The message went unnoticed by the prime minister and his finance minister. Both knew they had not had ‘their way’. It followed that rather than ride the wave of national euphoria and pride, driving an impetus of high national morale and providing the leadership in crises; he ‘out of blue’ froze more than 11 billion US dollars of foreign currency accounts. Overnight banks were instructed to keep open.
Money was laundered out of Pakistan misusing the Economic Reforms Act 1992. Rather than make Pakistan self-reliant, the action plummeted Pakistan into its worst economic crises. The rupee devalued and Pakistan’s economy sunk. Overseas Pakistanis lost trust in the government and stopped making remittances. Pakistan came under more sanctions. I termed it ‘the unkindest cut of them all’.
This was his sweet revenge against the military establishment for not having ‘his way’ and putting lives of hundreds of millions of Pakistanis into misery.

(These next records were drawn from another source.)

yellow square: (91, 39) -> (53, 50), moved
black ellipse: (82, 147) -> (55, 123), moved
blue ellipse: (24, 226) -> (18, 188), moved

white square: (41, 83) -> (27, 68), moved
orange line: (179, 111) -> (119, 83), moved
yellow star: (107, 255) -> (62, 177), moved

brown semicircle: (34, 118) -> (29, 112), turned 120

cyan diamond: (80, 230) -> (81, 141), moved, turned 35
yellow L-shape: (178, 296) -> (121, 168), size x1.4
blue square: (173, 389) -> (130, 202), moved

Connected to Pakistan’s national security, the freezing of FCAs indicates the lows of vengeance. It is only recently through Panama Papers that this daylight heist of Pakistan’s economy is revealed. So we cannot single out Nawaz Sharif for blame. Also guilty are the flawed priorities of the establishment that facilitated him to power for the third time.
Earlier the same prime minister had orchestrated an attack on Supreme Court, claimed scalps of Chief Justice and the President and months later the COAS who ironically got him a majority and who overruled him to make Pakistan a nuclear power.

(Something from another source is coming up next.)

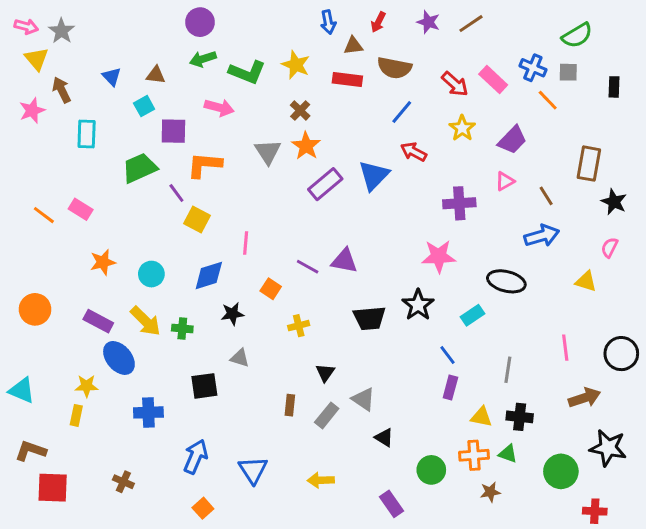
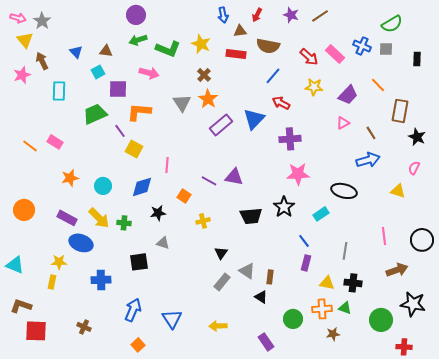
orange line: (548, 100) -> (378, 85), moved
yellow star: (462, 128) -> (314, 87), turned -30
purple cross: (459, 203) -> (290, 139), moved
blue ellipse: (119, 358) -> (81, 243), turned -30
brown rectangle: (290, 405) -> (270, 277), moved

Even the Deterrence Theory is built on a very strong factor of political will. With him or his handpicked cronies in power, it makes a mockery of nuclear credibility. Moreover, he never rejects Indian atrocities in held Kashmir and maintains a mysterious silence on Kulbhushan Jadhav. Do not be surprised when he comes up one day with his twist of aversion.
IK Gujral admitted Nawaz Sharif had provided him details about five terrorists who had been arrested with Stinger missiles in the Kashmir Valley. Lahore declaration on the visit of Indian prime minister proved, he was closer to India than to the Pakistani establishment. As a run-up to the NRO, his backing assumed a new dimension with support from USA and UK.
A puppet cannot dance without strings. A man who has forever lived in the shadows of an establishment can never thrive out of it.
He has now maneuvered himself into a position where his accusations against the military establishment, resonate US and Indian concerns over terrorism. Such admissions coming from a sitting and disqualified prime minister fit into an anti-Pakistan narrative against the armed forces. As his repeated statements indicate, he will play the roulette he thinks he can win with international support.
According to Aitzaz Ahsan, a game seems to be going on aimed at changing the very face of the region of which Pakistan is a part. Unfortunately, the first level of this game is being led by Nawaz Sharif, a segment of media, pseudo-liberals, and forces of sub-nationalism. He is trying his best to engineer a Chaos that targets the armed forces. For how long would the Intensity of his emotive desires overrule national interests of Pakistan?
Next few weeks will see the bull in a china shop go berserk. He will take shot at the Judiciary, National Accountability Bureau, Military and the Intelligence. He will try in tandem with his puppeteers to shape an environment of chaos and anarchy. He will challenge the military to catch him if it can. He will go to any degree and keep ranting, Muje Kiyun Nikala (why did you disqualify me).